Rubber chicken head.
(*snort* *giggle*)
Last Saturday morning I was presented with a 4 month old kitten with a history of vomiting for the past three days. Kitten had been seen by one of the other doctors on the previous day and had some injections and some medication prescribed after the owner declined advanced diagnostic testing. Where kitten felt better for a few hours after the medications, once they wore off he started feeling really rotten again. I told the owner that we absolutely had to do the recommended diagnostic testing at that point and she, fortunately, concurred. Ran my tests, took my x-rays and found a large-ish radiodense object lodged in the kitten’s small intestine.
Well there’s the reason he’s been vomiting.
Called the owner, told her what I’d found and told her I needed to do surgery that afternoon to remove this whatever it was. Received consent for surgery, got everything all prepped and opened him up.
Now for those many of you who have never done intestinal surgery on a kitten, the procedure is to start at one end and “run the gut” i.e., examine the entire gastrointestinal tract from stem to stern at least twice so you know you’re not missing anything. I ran the gut, found the whatsis in the proximal duodenum and when I didn’t find anything anywhere else in the intestinal tract I set about to remove the whatsis.
Made a single small incision through the intestinal wall over the whatsis and out poked…..a rubber chicken head.
Really. Honest.
Now granted it wasn’t a rubber chicken head like one would find on a rubber chicken used in the old comedy routines to smack people with, this was obviously the head off of a rubber chicken kitten toy. But the whole head, neatly bitten off at the neck, came poking out of my incision beak first.
Which gave me an incurable fit of the giggles.
This isn’t the oddest thing I’ve removed from one of my patients.
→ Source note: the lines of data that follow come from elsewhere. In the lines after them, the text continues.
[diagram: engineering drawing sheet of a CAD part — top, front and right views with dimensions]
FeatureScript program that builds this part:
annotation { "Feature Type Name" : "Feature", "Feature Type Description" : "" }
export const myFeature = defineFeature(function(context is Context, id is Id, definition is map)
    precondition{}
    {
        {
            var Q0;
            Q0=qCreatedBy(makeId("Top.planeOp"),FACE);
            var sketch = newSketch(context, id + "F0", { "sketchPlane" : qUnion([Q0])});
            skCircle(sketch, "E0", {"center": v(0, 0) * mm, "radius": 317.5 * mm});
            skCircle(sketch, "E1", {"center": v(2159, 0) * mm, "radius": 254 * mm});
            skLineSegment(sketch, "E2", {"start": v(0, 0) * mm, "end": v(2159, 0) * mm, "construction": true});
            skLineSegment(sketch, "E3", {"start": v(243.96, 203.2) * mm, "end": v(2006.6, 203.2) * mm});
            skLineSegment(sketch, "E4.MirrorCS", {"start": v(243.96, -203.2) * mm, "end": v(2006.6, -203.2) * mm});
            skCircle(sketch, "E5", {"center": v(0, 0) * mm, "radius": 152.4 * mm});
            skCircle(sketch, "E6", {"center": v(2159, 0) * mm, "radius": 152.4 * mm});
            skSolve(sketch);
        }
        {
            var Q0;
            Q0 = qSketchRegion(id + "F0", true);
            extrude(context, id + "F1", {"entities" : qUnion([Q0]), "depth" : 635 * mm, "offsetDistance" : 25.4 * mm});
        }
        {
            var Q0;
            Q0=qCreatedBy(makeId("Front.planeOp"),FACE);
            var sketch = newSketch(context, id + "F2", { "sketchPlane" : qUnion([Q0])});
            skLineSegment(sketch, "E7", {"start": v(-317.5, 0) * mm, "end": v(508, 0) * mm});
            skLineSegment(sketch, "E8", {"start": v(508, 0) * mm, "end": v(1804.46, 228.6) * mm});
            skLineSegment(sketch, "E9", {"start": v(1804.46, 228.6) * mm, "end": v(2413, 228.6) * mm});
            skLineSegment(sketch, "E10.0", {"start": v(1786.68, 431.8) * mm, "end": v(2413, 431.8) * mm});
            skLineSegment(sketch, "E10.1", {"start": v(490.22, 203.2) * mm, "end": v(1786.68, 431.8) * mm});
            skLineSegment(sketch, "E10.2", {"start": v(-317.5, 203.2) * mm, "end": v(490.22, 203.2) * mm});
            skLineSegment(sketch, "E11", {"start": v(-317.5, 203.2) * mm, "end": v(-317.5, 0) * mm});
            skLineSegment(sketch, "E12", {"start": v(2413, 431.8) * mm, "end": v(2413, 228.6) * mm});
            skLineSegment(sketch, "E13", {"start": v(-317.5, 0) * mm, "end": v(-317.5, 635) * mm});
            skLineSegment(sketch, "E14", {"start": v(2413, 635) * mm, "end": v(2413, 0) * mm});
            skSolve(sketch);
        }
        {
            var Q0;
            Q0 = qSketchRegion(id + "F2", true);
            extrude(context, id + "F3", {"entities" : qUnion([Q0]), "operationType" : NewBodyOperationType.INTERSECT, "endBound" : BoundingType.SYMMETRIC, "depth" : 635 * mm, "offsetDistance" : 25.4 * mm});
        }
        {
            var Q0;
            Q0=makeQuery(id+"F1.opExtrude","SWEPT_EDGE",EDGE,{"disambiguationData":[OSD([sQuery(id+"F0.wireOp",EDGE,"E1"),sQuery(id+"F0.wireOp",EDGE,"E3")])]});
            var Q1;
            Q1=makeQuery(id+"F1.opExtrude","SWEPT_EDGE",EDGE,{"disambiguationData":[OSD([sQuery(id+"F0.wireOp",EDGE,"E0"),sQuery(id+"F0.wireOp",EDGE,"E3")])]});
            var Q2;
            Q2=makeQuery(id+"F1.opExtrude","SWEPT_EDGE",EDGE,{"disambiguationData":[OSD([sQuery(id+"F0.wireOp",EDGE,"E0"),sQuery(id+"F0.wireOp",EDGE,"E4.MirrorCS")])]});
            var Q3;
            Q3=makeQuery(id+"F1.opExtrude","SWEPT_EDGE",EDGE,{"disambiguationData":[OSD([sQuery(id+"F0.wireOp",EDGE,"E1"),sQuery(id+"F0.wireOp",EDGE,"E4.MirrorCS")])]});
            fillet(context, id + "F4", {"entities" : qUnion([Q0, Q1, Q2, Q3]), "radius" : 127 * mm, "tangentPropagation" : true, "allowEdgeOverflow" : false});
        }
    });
There have been rocks too numerous to count, marbles, string, ribbons, casette tapes, clothing of all sorts (including the “Low Rise Thong Size Large” from the labrador retriever of a woman who still can’t look me in the face), and for a while Teenage Mutant Ninja Turtles were VERY popular. But I’ve got to say, it’s darn close to being the silliest.
And I still can’t say “rubber chicken head” without giggling.